Task description :: Nothing in the records may be left out or altered; reproduce them all exactly.

Entries shown ::

'''

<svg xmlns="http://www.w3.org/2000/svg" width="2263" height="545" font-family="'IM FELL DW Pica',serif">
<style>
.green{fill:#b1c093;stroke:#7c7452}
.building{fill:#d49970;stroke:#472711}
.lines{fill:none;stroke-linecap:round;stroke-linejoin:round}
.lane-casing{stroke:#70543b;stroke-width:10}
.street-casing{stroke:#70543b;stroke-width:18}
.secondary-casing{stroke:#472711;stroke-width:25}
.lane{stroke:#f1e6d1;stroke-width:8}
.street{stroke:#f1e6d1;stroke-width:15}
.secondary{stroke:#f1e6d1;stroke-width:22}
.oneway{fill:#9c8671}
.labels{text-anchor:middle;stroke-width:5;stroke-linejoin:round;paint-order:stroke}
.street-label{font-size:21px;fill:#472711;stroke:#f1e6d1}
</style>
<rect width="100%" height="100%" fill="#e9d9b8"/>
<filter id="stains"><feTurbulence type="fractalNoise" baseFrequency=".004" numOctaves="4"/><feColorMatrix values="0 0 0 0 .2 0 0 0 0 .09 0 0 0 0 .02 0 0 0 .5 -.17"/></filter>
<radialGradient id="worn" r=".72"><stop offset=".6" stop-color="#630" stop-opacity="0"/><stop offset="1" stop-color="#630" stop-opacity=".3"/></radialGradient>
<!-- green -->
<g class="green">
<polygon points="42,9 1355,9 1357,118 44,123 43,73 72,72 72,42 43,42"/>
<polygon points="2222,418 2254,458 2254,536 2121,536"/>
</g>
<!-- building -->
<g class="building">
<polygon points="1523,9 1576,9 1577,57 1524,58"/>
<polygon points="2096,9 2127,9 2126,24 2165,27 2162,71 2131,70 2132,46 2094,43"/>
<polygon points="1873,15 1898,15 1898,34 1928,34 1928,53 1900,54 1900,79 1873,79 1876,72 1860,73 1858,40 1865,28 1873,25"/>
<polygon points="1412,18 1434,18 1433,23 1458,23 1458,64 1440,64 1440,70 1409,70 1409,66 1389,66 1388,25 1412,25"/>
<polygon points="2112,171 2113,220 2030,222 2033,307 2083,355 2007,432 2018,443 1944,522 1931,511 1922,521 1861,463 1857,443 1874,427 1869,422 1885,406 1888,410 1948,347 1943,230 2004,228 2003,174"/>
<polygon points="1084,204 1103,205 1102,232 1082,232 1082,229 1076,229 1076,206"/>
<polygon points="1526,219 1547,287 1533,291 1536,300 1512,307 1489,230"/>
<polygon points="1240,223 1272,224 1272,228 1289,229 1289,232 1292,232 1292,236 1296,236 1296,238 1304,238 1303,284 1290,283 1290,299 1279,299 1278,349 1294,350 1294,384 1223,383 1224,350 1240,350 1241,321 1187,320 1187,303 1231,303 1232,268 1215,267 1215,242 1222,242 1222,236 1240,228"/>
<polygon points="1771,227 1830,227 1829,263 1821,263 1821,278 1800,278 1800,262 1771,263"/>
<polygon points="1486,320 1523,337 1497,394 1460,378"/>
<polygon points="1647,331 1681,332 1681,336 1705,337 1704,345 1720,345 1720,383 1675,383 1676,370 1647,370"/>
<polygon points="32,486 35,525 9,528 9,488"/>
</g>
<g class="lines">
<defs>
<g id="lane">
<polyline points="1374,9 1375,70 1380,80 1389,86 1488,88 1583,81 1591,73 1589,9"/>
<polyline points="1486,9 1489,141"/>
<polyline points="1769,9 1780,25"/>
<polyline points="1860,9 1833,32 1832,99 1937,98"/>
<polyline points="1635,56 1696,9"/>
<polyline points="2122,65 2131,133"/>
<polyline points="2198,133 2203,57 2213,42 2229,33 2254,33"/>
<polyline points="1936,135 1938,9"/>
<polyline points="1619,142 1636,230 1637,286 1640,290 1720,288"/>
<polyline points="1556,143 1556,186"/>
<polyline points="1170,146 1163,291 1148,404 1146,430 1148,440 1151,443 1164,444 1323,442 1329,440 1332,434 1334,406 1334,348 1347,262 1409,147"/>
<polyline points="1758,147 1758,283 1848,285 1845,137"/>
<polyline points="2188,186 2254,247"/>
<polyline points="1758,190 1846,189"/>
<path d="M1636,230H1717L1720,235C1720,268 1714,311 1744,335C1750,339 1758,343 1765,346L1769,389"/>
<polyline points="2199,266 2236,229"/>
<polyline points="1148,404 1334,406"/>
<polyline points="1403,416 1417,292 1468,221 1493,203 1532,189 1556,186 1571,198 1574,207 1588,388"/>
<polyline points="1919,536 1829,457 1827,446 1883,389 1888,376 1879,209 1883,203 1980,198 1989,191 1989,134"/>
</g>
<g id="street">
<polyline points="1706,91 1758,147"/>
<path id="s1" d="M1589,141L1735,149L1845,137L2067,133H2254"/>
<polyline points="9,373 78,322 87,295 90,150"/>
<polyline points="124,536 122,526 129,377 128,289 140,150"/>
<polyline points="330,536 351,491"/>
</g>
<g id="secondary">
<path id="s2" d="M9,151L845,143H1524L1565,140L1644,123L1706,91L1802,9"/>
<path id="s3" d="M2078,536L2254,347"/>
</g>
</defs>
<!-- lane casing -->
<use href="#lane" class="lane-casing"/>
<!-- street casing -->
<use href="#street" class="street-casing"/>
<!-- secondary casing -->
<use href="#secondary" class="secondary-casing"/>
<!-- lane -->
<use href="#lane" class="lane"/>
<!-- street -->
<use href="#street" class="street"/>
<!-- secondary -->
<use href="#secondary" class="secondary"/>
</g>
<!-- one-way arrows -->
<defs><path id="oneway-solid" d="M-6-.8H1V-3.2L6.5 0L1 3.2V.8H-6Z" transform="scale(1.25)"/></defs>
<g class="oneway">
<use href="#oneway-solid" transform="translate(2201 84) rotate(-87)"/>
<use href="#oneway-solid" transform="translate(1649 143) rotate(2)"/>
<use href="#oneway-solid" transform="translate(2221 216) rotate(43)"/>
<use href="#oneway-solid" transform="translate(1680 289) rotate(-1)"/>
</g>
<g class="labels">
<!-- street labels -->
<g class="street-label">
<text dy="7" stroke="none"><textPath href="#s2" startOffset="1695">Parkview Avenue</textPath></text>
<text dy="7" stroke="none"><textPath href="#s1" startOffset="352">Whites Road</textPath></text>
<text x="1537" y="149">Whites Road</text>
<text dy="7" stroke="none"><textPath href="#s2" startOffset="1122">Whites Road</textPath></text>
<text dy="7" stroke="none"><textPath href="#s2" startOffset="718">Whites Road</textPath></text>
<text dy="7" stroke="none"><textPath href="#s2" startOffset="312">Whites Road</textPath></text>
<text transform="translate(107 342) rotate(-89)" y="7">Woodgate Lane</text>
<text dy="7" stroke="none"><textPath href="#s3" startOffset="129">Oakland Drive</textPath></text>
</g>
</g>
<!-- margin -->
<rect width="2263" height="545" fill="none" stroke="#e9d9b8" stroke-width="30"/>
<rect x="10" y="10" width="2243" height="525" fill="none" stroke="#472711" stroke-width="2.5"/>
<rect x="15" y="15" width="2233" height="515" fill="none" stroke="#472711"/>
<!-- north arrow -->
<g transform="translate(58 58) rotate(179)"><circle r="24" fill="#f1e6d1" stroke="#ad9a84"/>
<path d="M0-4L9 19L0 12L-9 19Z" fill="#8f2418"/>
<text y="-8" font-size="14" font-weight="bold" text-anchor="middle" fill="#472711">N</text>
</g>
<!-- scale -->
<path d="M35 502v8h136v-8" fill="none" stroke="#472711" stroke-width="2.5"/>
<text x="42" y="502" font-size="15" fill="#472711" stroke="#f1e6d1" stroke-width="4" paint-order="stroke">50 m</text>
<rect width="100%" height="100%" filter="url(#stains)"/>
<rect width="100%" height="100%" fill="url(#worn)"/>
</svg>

'''

Solution ::
<svg xmlns="http://www.w3.org/2000/svg" width="2263" height="545" font-family="'IM FELL DW Pica',serif">
<style>
.green{fill:#b1c093;stroke:#7c7452}
.building{fill:#d49970;stroke:#472711}
.lines{fill:none;stroke-linecap:round;stroke-linejoin:round}
.lane-casing{stroke:#70543b;stroke-width:10}
.street-casing{stroke:#70543b;stroke-width:18}
.secondary-casing{stroke:#472711;stroke-width:25}
.lane{stroke:#f1e6d1;stroke-width:8}
.street{stroke:#f1e6d1;stroke-width:15}
.secondary{stroke:#f1e6d1;stroke-width:22}
.oneway{fill:#9c8671}
.labels{text-anchor:middle;stroke-width:5;stroke-linejoin:round;paint-order:stroke}
.street-label{font-size:21px;fill:#472711;stroke:#f1e6d1}
</style>
<rect width="100%" height="100%" fill="#e9d9b8"/>
<filter id="stains"><feTurbulence type="fractalNoise" baseFrequency=".004" numOctaves="4"/><feColorMatrix values="0 0 0 0 .2 0 0 0 0 .09 0 0 0 0 .02 0 0 0 .5 -.17"/></filter>
<radialGradient id="worn" r=".72"><stop offset=".6" stop-color="#630" stop-opacity="0"/><stop offset="1" stop-color="#630" stop-opacity=".3"/></radialGradient>
<!-- green -->
<g class="green">
<polygon points="42,9 1355,9 1357,118 44,123 43,73 72,72 72,42 43,42"/>
<polygon points="2222,418 2254,458 2254,536 2121,536"/>
</g>
<!-- building -->
<g class="building">
<polygon points="1523,9 1576,9 1577,57 1524,58"/>
<polygon points="2096,9 2127,9 2126,24 2165,27 2162,71 2131,70 2132,46 2094,43"/>
<polygon points="1873,15 1898,15 1898,34 1928,34 1928,53 1900,54 1900,79 1873,79 1876,72 1860,73 1858,40 1865,28 1873,25"/>
<polygon points="1412,18 1434,18 1433,23 1458,23 1458,64 1440,64 1440,70 1409,70 1409,66 1389,66 1388,25 1412,25"/>
<polygon points="2112,171 2113,220 2030,222 2033,307 2083,355 2007,432 2018,443 1944,522 1931,511 1922,521 1861,463 1857,443 1874,427 1869,422 1885,406 1888,410 1948,347 1943,230 2004,228 2003,174"/>
<polygon points="1084,204 1103,205 1102,232 1082,232 1082,229 1076,229 1076,206"/>
<polygon points="1526,219 1547,287 1533,291 1536,300 1512,307 1489,230"/>
<polygon points="1240,223 1272,224 1272,228 1289,229 1289,232 1292,232 1292,236 1296,236 1296,238 1304,238 1303,284 1290,283 1290,299 1279,299 1278,349 1294,350 1294,384 1223,383 1224,350 1240,350 1241,321 1187,320 1187,303 1231,303 1232,268 1215,267 1215,242 1222,242 1222,236 1240,228"/>
<polygon points="1771,227 1830,227 1829,263 1821,263 1821,278 1800,278 1800,262 1771,263"/>
<polygon points="1486,320 1523,337 1497,394 1460,378"/>
<polygon points="1647,331 1681,332 1681,336 1705,337 1704,345 1720,345 1720,383 1675,383 1676,370 1647,370"/>
<polygon points="32,486 35,525 9,528 9,488"/>
</g>
<g class="lines">
<defs>
<g id="lane">
<polyline points="1374,9 1375,70 1380,80 1389,86 1488,88 1583,81 1591,73 1589,9"/>
<polyline points="1486,9 1489,141"/>
<polyline points="1769,9 1780,25"/>
<polyline points="1860,9 1833,32 1832,99 1937,98"/>
<polyline points="1635,56 1696,9"/>
<polyline points="2122,65 2131,133"/>
<polyline points="2198,133 2203,57 2213,42 2229,33 2254,33"/>
<polyline points="1936,135 1938,9"/>
<polyline points="1619,142 1636,230 1637,286 1640,290 1720,288"/>
<polyline points="1556,143 1556,186"/>
<polyline points="1170,146 1163,291 1148,404 1146,430 1148,440 1151,443 1164,444 1323,442 1329,440 1332,434 1334,406 1334,348 1347,262 1409,147"/>
<polyline points="1758,147 1758,283 1848,285 1845,137"/>
<polyline points="2188,186 2254,247"/>
<polyline points="1758,190 1846,189"/>
<path d="M1636,230H1717L1720,235C1720,268 1714,311 1744,335C1750,339 1758,343 1765,346L1769,389"/>
<polyline points="2199,266 2236,229"/>
<polyline points="1148,404 1334,406"/>
<polyline points="1403,416 1417,292 1468,221 1493,203 1532,189 1556,186 1571,198 1574,207 1588,388"/>
<polyline points="1919,536 1829,457 1827,446 1883,389 1888,376 1879,209 1883,203 1980,198 1989,191 1989,134"/>
</g>
<g id="street">
<polyline points="1706,91 1758,147"/>
<path id="s1" d="M1589,141L1735,149L1845,137L2067,133H2254"/>
<polyline points="9,373 78,322 87,295 90,150"/>
<polyline points="124,536 122,526 129,377 128,289 140,150"/>
<polyline points="330,536 351,491"/>
</g>
<g id="secondary">
<path id="s2" d="M9,151L845,143H1524L1565,140L1644,123L1706,91L1802,9"/>
<path id="s3" d="M2078,536L2254,347"/>
</g>
</defs>
<!-- lane casing -->
<use href="#lane" class="lane-casing"/>
<!-- street casing -->
<use href="#street" class="street-casing"/>
<!-- secondary casing -->
<use href="#secondary" class="secondary-casing"/>
<!-- lane -->
<use href="#lane" class="lane"/>
<!-- street -->
<use href="#street" class="street"/>
<!-- secondary -->
<use href="#secondary" class="secondary"/>
</g>
<!-- one-way arrows -->
<defs><path id="oneway-solid" d="M-6-.8H1V-3.2L6.5 0L1 3.2V.8H-6Z" transform="scale(1.25)"/></defs>
<g class="oneway">
<use href="#oneway-solid" transform="translate(2201 84) rotate(-87)"/>
<use href="#oneway-solid" transform="translate(1649 143) rotate(2)"/>
<use href="#oneway-solid" transform="translate(2221 216) rotate(43)"/>
<use href="#oneway-solid" transform="translate(1680 289) rotate(-1)"/>
</g>
<g class="labels">
<!-- street labels -->
<g class="street-label">
<text dy="7" stroke="none"><textPath href="#s2" startOffset="1695">Parkview Avenue</textPath></text>
<text dy="7" stroke="none"><textPath href="#s1" startOffset="352">Whites Road</textPath></text>
<text x="1537" y="149">Whites Road</text>
<text dy="7" stroke="none"><textPath href="#s2" startOffset="1122">Whites Road</textPath></text>
<text dy="7" stroke="none"><textPath href="#s2" startOffset="718">Whites Road</textPath></text>
<text dy="7" stroke="none"><textPath href="#s2" startOffset="312">Whites Road</textPath></text>
<text transform="translate(107 342) rotate(-89)" y="7">Woodgate Lane</text>
<text dy="7" stroke="none"><textPath href="#s3" startOffset="129">Oakland Drive</textPath></text>
</g>
</g>
<!-- margin -->
<rect width="2263" height="545" fill="none" stroke="#e9d9b8" stroke-width="30"/>
<rect x="10" y="10" width="2243" height="525" fill="none" stroke="#472711" stroke-width="2.5"/>
<rect x="15" y="15" width="2233" height="515" fill="none" stroke="#472711"/>
<!-- north arrow -->
<g transform="translate(58 58) rotate(179)"><circle r="24" fill="#f1e6d1" stroke="#ad9a84"/>
<path d="M0-4L9 19L0 12L-9 19Z" fill="#8f2418"/>
<text y="-8" font-size="14" font-weight="bold" text-anchor="middle" fill="#472711">N</text>
</g>
<!-- scale -->
<path d="M35 502v8h136v-8" fill="none" stroke="#472711" stroke-width="2.5"/>
<text x="42" y="502" font-size="15" fill="#472711" stroke="#f1e6d1" stroke-width="4" paint-order="stroke">50 m</text>
<rect width="100%" height="100%" filter="url(#stains)"/>
<rect width="100%" height="100%" fill="url(#worn)"/>
</svg>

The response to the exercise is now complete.